> _Study questions_:
1. Could you copy the GTO exhaust thread word for word, starting at "I have a 2004" and ending at "fairly the same."?
2. What comes next in the GTO exhaust thread? Write a continuation that picks up after its final sentence.

> _Quoted passage_:
_ _ _

# 05-06 Exhausts fit a 2004



## usmonaro (Apr 9, 2009)

I have a 2004 GTO with M6 trans, I am putting a 6.0L rear bumper cover on my car. I am looking for an exhaust and I don't want to buy an 04 exhaust and have to modify it to go to the other opening. I was wondering if I bought the 05-06 exhaust kits if they would directly bolt up or if I would have to get a hanger for the passenger side. Also would like to know if anything will interfere because I haven't looked under the 6.0's but I'm sure they are fairly the same.

Also, I plan on buying headers so I don't know if that would make a difference on where the exhaust lines up.


----------



## GM4life (Mar 18, 2007)

No, 05+ catback will not fit stock 04 mids. If you do LT headers buy the kit for the 05+ then buy the 05+ catback.

_ _ _

(Transcribed page contents)
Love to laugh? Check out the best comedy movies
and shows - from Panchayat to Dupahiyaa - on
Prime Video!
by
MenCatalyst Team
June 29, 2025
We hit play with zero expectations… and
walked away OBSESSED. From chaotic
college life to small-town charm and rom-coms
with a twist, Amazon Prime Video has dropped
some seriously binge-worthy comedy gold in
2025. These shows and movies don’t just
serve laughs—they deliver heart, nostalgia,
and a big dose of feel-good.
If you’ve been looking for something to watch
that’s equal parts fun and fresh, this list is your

_ _ _

> _Outputs in order_:
1.
I have a 2004 GTO with M6 trans, I am putting a 6.0L rear bumper cover on my car. I am looking for an exhaust and I don't want to buy an 04 exhaust and have to modify it to go to the other opening. I was wondering if I bought the 05-06 exhaust kits if they would directly bolt up or if I would have to get a hanger for the passenger side. Also would like to know if anything will interfere because I haven't looked under the 6.0's but I'm sure they are fairly the same.

2.
I had a custom split dual/dual set-up for my car using the stock bumper cover.


----------



## GreenF41 (Jun 7, 2010)

i have some off road jba mids laying around that i would sell you that would allow you to use the 05+ cat back


----------



## jpalamar (Jul 22, 2008)

I converted my 04 to an 05/06 rear.

Just needed 05/06 mids, 05/06 catback, and 05/06 rear and then an exhaust shop can weld in the exhaust hangers that you will need.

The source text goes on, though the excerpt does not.